Tell me lies, tell me sweet little lies….

Date: 20/07/2016 | Dispute Resolution

The Supreme Court decision today in the case of Versloot Dredging BV and Another v HDI Gerling Industrie Versicherung AG and Others might not have the snappiest of names but it could be about to affect thousands of insurers and their clients.

The case concerned the loss of a ship at sea.  The DC Merwestone was incapacitated at sea off the coast of Lithuania on the night of 28 / 29 January following the ingress of water into the ship’s engine.  The cause of the damage was the result of a number of factors including the negligence of the ship’s crew.  One of the vessel’s managers explained to their insurers when making their claim that the bilge alarm had sounded, but that the crew were unable to investigate because of the rolling of the ship.  This was a lie.  The reason for telling the lie was to try to strengthen the claim, to extract payment from the insurers and to take the focus off any defects in the vessel for which the owners might have been responsible.

At first instance, the judge found that the owner’s lie was a “fraudulent device”, thereby invalidating the claim.  The Court of Appeal agreed.  The case then came before the Supreme Court, where the appeal was decided in favour of the shipping company by a majority of 4:1.
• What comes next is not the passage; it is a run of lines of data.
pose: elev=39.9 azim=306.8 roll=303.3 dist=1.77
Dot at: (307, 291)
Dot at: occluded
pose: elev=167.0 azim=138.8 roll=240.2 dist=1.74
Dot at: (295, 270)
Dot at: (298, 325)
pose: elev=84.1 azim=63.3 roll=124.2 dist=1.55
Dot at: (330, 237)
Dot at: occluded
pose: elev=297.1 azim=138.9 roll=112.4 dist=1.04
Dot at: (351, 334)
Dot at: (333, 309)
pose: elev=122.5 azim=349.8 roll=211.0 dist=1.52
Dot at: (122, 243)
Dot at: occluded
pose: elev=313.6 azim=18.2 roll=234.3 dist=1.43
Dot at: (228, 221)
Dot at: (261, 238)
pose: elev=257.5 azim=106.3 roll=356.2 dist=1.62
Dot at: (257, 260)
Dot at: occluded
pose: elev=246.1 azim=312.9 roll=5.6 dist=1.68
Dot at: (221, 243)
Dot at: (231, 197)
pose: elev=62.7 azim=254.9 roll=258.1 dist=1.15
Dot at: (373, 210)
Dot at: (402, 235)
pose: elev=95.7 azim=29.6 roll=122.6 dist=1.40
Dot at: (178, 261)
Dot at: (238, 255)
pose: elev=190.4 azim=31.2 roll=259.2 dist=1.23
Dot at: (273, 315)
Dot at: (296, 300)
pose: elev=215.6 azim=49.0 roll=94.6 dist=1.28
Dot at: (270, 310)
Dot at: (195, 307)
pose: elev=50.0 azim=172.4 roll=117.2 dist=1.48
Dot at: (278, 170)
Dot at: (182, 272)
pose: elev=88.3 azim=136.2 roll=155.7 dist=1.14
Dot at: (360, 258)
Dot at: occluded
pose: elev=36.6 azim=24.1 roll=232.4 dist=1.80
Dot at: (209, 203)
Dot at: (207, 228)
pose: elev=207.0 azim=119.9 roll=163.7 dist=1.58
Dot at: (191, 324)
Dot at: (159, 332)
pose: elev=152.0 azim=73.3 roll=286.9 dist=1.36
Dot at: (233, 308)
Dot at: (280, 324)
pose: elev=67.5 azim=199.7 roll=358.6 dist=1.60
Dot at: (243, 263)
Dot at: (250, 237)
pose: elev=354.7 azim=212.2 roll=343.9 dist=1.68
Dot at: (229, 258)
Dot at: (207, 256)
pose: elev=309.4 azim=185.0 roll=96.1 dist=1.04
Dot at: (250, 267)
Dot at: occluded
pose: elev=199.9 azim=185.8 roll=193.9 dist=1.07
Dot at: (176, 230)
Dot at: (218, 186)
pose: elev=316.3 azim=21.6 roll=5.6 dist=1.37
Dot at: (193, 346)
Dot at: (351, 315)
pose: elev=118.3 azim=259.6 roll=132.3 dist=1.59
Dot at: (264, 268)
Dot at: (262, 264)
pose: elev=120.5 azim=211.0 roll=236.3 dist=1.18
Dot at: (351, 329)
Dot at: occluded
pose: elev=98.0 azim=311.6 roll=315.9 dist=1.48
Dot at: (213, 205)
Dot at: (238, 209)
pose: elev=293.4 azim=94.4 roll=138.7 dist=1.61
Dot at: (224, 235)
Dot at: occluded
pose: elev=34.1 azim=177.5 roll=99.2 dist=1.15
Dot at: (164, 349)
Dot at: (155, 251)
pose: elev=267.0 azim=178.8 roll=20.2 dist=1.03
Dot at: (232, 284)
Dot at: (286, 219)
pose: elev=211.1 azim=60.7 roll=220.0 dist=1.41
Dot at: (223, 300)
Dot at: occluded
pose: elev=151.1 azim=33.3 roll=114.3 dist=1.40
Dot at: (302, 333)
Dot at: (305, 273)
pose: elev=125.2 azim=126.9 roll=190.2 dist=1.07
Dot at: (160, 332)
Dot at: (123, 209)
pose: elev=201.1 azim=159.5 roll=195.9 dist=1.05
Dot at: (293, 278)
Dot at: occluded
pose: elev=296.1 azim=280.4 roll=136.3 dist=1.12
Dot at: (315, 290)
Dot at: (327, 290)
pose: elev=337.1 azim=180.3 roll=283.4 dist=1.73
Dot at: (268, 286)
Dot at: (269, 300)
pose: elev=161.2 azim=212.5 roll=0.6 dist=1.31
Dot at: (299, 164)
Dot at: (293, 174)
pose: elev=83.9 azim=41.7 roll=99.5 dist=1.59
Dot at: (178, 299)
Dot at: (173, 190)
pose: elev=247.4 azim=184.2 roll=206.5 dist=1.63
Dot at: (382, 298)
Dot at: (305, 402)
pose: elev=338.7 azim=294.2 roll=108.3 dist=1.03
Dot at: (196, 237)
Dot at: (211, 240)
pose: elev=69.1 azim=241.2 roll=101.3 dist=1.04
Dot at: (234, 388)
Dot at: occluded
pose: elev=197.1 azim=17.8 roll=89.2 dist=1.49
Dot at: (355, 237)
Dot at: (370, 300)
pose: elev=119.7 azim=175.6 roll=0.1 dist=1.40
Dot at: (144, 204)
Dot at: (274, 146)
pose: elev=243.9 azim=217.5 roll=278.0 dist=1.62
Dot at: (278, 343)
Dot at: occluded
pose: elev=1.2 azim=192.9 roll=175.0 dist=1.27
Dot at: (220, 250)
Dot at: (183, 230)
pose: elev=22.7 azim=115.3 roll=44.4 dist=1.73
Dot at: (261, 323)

Although it was clear on the facts that a lie had been told, the lie was not a fraudulent device where the insured gained nothing by telling the lie and the insurer loses nothing to meet its liability.  To avoid liability, the lie would have to be material.  A material collateral lie must go to the recoverability of the claim on the true facts; “the lie is dishonest but the claim is not”.

Lord Mance gave the dissenting opinion in the case, finding that a lie would be material if it gave significant improvement to the insured’s prospects at the time of the lie. 

Previously lies such as these could have resulted in a claim being invalidated and avoided payment being made to the insured.  This decision, together with the imminent reforms of the Insurance Act 2015 changing the duty of disclosure to a duty of fair presentation, may mean that insurers are forced to examine carefully all statements made by their insured both when entering into a policy and when it comes to assessing any claim.

The matter in this publication is based on our current understanding of the law.  The information provides only an overview of the law in force at the date hereof and has been produced for general information purposes only. Professional advice should always be sought before taking any action in reliance of the information. Accordingly, Davidson Chalmers LLP does not take any responsibility for losses incurred by any person through acting or failing to act on the basis of anything contained in this publication.